Solid tumor types with moderate to high TMB or virally driven tumors

GRWD5769 has the potential of producing clinically meaningful improvements in the anti-tumor immune response in both anti-PD-1 naïve and resistant patients.

Inhibiting ERAP1 allows modulation of the antigenic repertoire displayed on tumor cells to potentially allow recognition of novel tumor antigens by the immune system. This provides two crucial opportunities to address central mechanisms of resistance to checkpoint inhibitors by:
‍
1) Allowing T cell recognition of tumors that were previously ‘invisible’ to the immune system.
‍
2) Addressing T-cell exhaustion caused by chronic exposure to tumor antigens.

By cycling ERAP1 inhibition on and off, it is possible to alternately display two different antigenic repertoires (one repertoire in the inhibited, and one in the uninhibited state) on the surface of the tumor cell.
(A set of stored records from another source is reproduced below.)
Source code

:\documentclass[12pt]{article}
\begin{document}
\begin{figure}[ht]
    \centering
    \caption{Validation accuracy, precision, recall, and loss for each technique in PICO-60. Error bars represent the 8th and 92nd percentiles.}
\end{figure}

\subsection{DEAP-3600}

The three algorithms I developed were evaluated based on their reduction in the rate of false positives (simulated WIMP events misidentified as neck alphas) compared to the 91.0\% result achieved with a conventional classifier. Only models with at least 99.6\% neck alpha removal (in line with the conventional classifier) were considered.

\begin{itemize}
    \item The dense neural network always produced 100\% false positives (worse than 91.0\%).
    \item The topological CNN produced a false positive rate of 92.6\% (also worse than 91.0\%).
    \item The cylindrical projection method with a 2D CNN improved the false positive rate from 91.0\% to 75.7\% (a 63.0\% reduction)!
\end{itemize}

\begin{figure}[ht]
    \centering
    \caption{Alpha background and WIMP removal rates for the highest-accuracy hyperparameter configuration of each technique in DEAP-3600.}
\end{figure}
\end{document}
This approach potentially allows two complementary repertoires of T cells to reciprocally engage in tumor cell killing and introduces a rest period between repeat antigenic repertoire exposures, to avoid exhaustion mediated by chronic tumor antigen exposure.

Endoplasmic Reticulum Associated Protease 1 (ERAP1) is a key protein in the antigen presentation pathway that plays a critical role in shaping the antigen repertoire displayed on tumor cells, including tumor neoantigens. Pre-clinical models and genome-wide association studies provide strong evidence that tumors can utilise ERAP1 activity to hide neo-antigens from immune recognition and that ERAP1 is also over expressed in multiple tumor types.

Axial spondyloarthritis and other autoimmune indications

Whilst current therapies seek to suppress the various inflammatory mediators, we're taking a markedly different approach with our GRWD0715 programme – aiming to prevent the inflammation occurring in the first place.

Many autoimmune diseases have strong genetic associations with both particular HLA subtypes and ERAP1, indicating that the presentation of autoantigens on MHC class I is central to the development of many autoimmune diseases (so called ‘MHC-I-opathies'). Axial spondyloarthritis (axSpA) has a very strong association with both HLA-B*27 and ERAP1, and specific T-cells clones that recognise autoantigenic peptides on HLA-B*27 have now been identified. Given the implied central role of ERAP1 in processing these autoantigenic peptides, there is the potential to use ERAP1 inhibition to prevent generation and presentation of these autoantigens. This would remove the antigenic stimulus driving self-reactive T cell activation, potentially stopping autoimmune attack of the axial skeleton and so preventing further damage and disease progression.

ERAP1 is a key protein in the antigen presentation pathway that plays a critical role in the selective presentation of antigens on normal healthy cells, including immunogenic autoantigens that drive autoimmune disease. Genome-wide association studies (GWAS) provide strong evidence that ERAP1 is instrumental in the development and severity of autoimmune diseases associated with MHC-1 haplotypes, such as HLA-B*27 in the case of axial spondyloarthritis.